Cuando la pareja visitó St. Jude por primera vez para conocer más de cerca su labor, la experiencia resultó aún más impactante de lo que esperaban.
Lo que más conmovió a Oliver no fue solo la magnitud del hospital, sino “el calor humano dentro de sus paredes”.
“Sentí el amor de toda la gente en el hospital, de los niños, de los doctores… todo el mundo tenía una energía que me cambió”, dijo.
A Dianna también la impresionó el área dedicada a la investigación científica y la colaboración que existe en el campus del hospital, ubicado en Memphis, Tennessee.
“Me encantó ver lo mucho que les apasiona hacer su trabajo y saber que están salvando vidas”, dijo.
St. Jude lidera los esfuerzos a nivel mundial para entender, tratar y vencer el cáncer infantil y otras enfermedades pediátricas que amenazan la vida.

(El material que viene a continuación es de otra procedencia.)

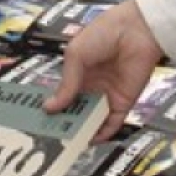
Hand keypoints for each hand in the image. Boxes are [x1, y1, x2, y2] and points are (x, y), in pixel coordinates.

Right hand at [45, 0, 162, 138]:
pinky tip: (90, 141)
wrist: (136, 31)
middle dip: (66, 122)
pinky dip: (103, 134)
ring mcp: (107, 96)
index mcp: (79, 71)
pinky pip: (112, 123)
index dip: (54, 106)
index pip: (64, 94)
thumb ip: (66, 83)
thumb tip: (49, 108)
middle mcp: (92, 86)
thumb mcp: (76, 55)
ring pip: (92, 119)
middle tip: (50, 137)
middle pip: (77, 109)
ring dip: (82, 131)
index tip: (40, 120)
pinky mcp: (124, 103)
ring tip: (67, 144)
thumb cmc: (102, 35)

Además, el hospital comparte sus descubrimientos para que científicos y médicos en todo el mundo puedan usar ese conocimiento para salvar a más niños.
Conocer de primera mano ese trabajo cambió la forma en que Oliver entendía el impacto de su apoyo.

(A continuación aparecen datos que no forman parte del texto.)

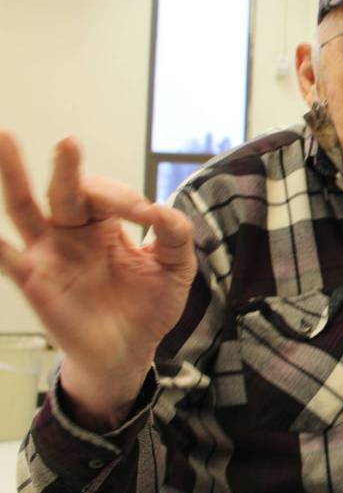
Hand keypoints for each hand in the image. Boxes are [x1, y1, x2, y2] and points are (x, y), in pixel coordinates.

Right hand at [0, 133, 195, 426]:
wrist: (130, 351)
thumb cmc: (149, 305)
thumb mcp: (176, 266)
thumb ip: (175, 234)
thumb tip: (159, 209)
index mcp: (105, 223)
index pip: (106, 195)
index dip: (125, 198)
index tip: (146, 214)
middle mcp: (71, 232)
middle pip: (64, 191)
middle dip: (67, 167)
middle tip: (68, 142)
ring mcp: (49, 254)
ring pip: (25, 209)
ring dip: (14, 177)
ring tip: (4, 140)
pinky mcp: (36, 282)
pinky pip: (7, 260)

“Me di cuenta de que era mucho más que solo donar dinero, porque St. Jude va más allá de curar a un niño: hace que su familia, donde quiera que esté, sienta que tiene esperanza”.
Un legado que perdura
Con el tiempo, Oliver y Dianna descubrieron que era posible comprometerse con la misión de St. Jude a largo plazo, de una manera aún más profunda y con la mirada puesta en el futuro.
“Cuando nosotros no estemos en este mundo, ese apoyo continuará, pues hemos dejado en nuestro testamento una parte de lo que tenemos para St. Jude”, dijo Oliver. “Así no solo podemos ayudar a los niños de hoy, sino también a los niños del futuro”.
Para Dianna, haber asumido este compromiso se resume en algo muy simple.
“Oliver y yo tomamos la decisión porque no hay mejor legado que ofrecerles a estos niños la oportunidad de vivir”.